Intervention de Éric Ginter

Commission d'enquête Evasion des capitaux — Réunion du 5 juin 2012 : 1ère réunion
Audition de Mme Manon Sieraczek avocate fiscaliste et de Mm. éric Ginter associé au cabinet stc partners kpmg gianmarco monsellato managing partner de taj société d'avocats membre de deloitte et touche tohmatsu limited pierre-sébastien thill président du directoire de cms francis lefebvre et michel combe associé responsable de landwell et associés

Éric Ginter, associé au cabinet STC partners (KPMG) :

Comme le disait un professeur de droit bien connu, je n'ai jamais déjeuné avec une personne morale ! Je ne pense pas qu'une société située aux îles Vierges britanniques ou au Panama soit capable de gérer des milliards de dollars, des actifs financiers très importants. Mesdames, messieurs les sénateurs, lors de votre déplacement à Jersey, vous vous apercevrez que, en réalité, les sociétés en cause sont gérées depuis les grandes places financières. Le vrai problème ne se situe ni à Jersey, ni au Panama, ni au Liberia. Savez-vous par qui et où est tenu le registre des bateaux immatriculés dans ce dernier pays ? C'est un cabinet d'avocats qui s'en occupe à New York ! En réalité, c'est devant la porte des pays développés, des grandes places financières qu'il faut balayer ! C'est aussi en déterminant ce qui est acceptable et ce qui ne l'est pas que l'on pourra traiter le problème posé.

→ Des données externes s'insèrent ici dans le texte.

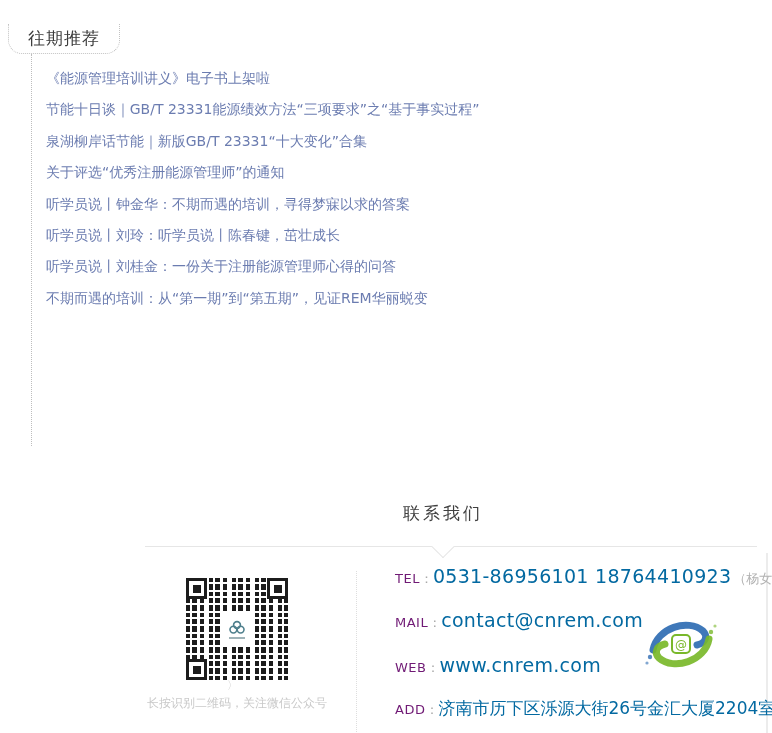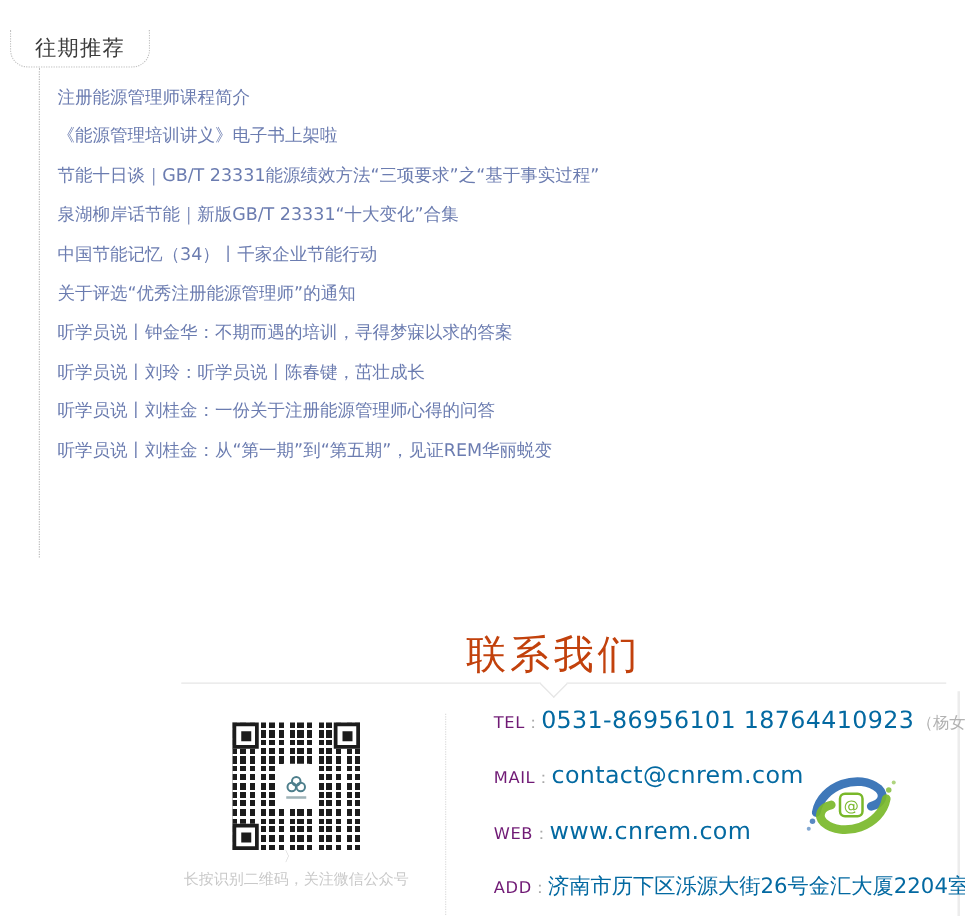--- a/index.html
+++ b/index.html
@@ -114,7 +114,6 @@
   <div class="rec-vline"></div>
 
   <div class="rec-list">
-    <a class="rec-item">注册能源管理师课程简介</a>
     <a class="rec-item">《能源管理培训讲义》电子书上架啦</a>
     <a class="rec-item">节能十日谈｜GB/T 23331能源绩效方法“三项要求”之“基于事实过程”</a>
     <a class="rec-item">泉湖柳岸话节能｜新版GB/T 23331“十大变化”合集</a>

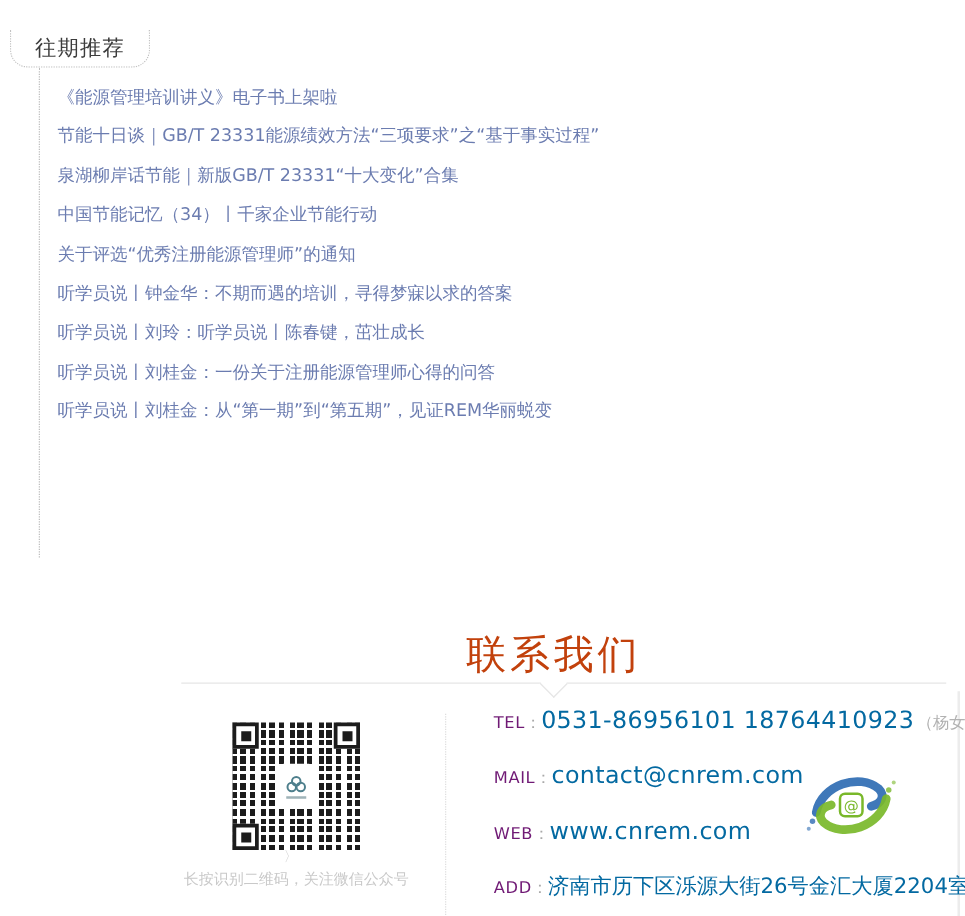--- a/index.html
+++ b/index.html
@@ -117,7 +117,6 @@
     <a class="rec-item">《能源管理培训讲义》电子书上架啦</a>
     <a class="rec-item">节能十日谈｜GB/T 23331能源绩效方法“三项要求”之“基于事实过程”</a>
     <a class="rec-item">泉湖柳岸话节能｜新版GB/T 23331“十大变化”合集</a>
-    <a class="rec-item">中国节能记忆（34）丨千家企业节能行动</a>
     <a class="rec-item">关于评选“优秀注册能源管理师”的通知</a>
     <a class="rec-item">听学员说丨钟金华：不期而遇的培训，寻得梦寐以求的答案</a>
     <a class="rec-item">听学员说丨刘玲：听学员说丨陈春键，茁壮成长</a>

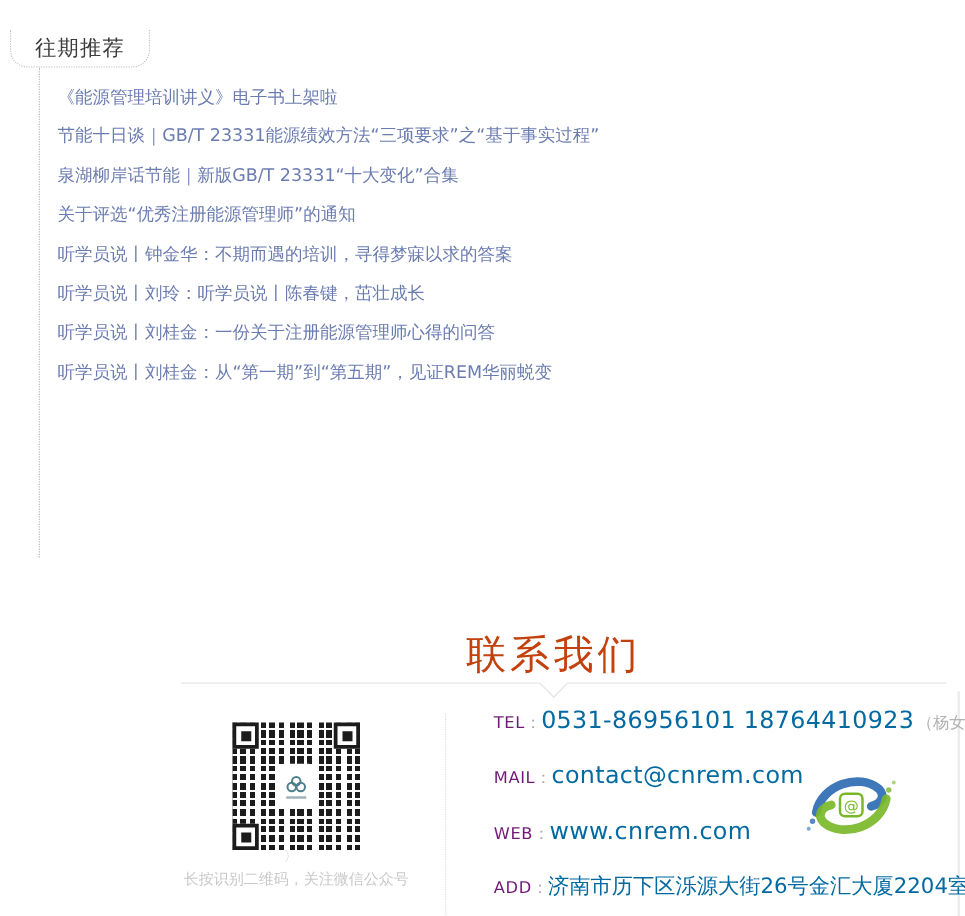--- a/index.html
+++ b/index.html
@@ -121,7 +121,7 @@
     <a class="rec-item">听学员说丨钟金华：不期而遇的培训，寻得梦寐以求的答案</a>
     <a class="rec-item">听学员说丨刘玲：听学员说丨陈春键，茁壮成长</a>
     <a class="rec-item">听学员说丨刘桂金：一份关于注册能源管理师心得的问答</a>
-    <a class="rec-item">听学员说丨刘桂金：从“第一期”到“第五期”，见证REM华丽蜕变</a>
+    <a class="rec-item">不期而遇的培训：从“第一期”到“第五期”，见证REM华丽蜕变</a>
   </div>
 
   <div class="contact-title">联系我们</div>

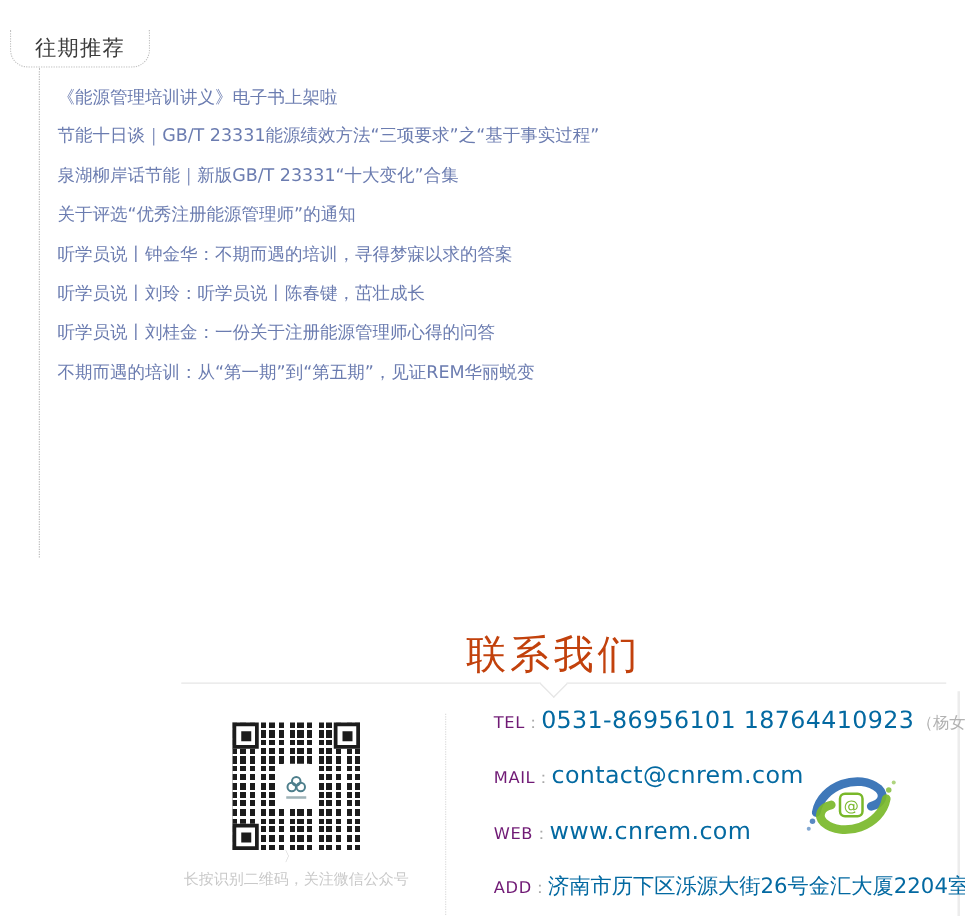--- a/index.html
+++ b/index.html
@@ -34,7 +34,7 @@
   
   .contact-title {
     position:absolute; left:333px; top:494px; width:220px; text-align:center;
-    font-size:32px; color:#c2410c; letter-spacing:3px;
+    font-size:17px; color:#404040; letter-spacing:3px;
   }
   .contact-hline {
     position:absolute; left:145px; top:538px; width:612px; height:0;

J'en viens au projet suisse Rubik, dont on peut penser ce que l'on veut. Il existe d'ores et déjà la directive « Épargne », dont le principe est le même que celui du projet Rubik. Ainsi, la banque doit effectuer un prélèvement à la source sur les revenus qu'elle verse à des ressortissants des États de l'Union européenne puis elle transfère l'ensemble de ses prélèvements au Trésor suisse qui les reverse au Trésor français.

Or ce système n'a pas fonctionné. M. Parini a fait récemment part du montant ridicule que la France avait perçu à ce titre. En effet, les banques suisses ont appliqué de façon déloyale le système en cause, car elles ont transféré des actifs appartenant à tel ou tel sur des sociétés situées aux îles Vierges britanniques, au Panama, notamment.

La proposition de la Suisse, par le biais du système Rubik, est semblable. Il n'existe qu'une seule différence. La directive « Épargne » comporte un taux progressif alors que le projet Rubik prévoit un taux fixé en fonction de la fiscalité qui est applicable dans le pays destinataire. Ce taux, qui n'est pas forfaitaire, est différent en Allemagne, en Grande-Bretagne, etc.

Je partage totalement le point de vue des autorités fiscales françaises sur ce point : tout dépend de la confiance que l'on accorde à celui qui prélève les fonds. Lorsque j'ai discuté de ce problème avec M. Parini, je lui ai indiqué qu'il aurait un moyen très simple de s'assurer de la loyauté des Suisses, à savoir l'étude des sommes qui seront versées. Si tous les ans, ceux-ci reversent 2 milliards ou 3 milliards d'euros, on peut alors être certains qu'ils jouent le jeu.

Certes, les revenus ne sont pas seuls en cause. Il faut aussi prendre en considération les successions, l'ISF. Au moins, est-ce déjà un pas dans la bonne direction. Il revient aux autorités politiques de prendre les décisions. Techniquement, la mesure n'est pas complètement idiote.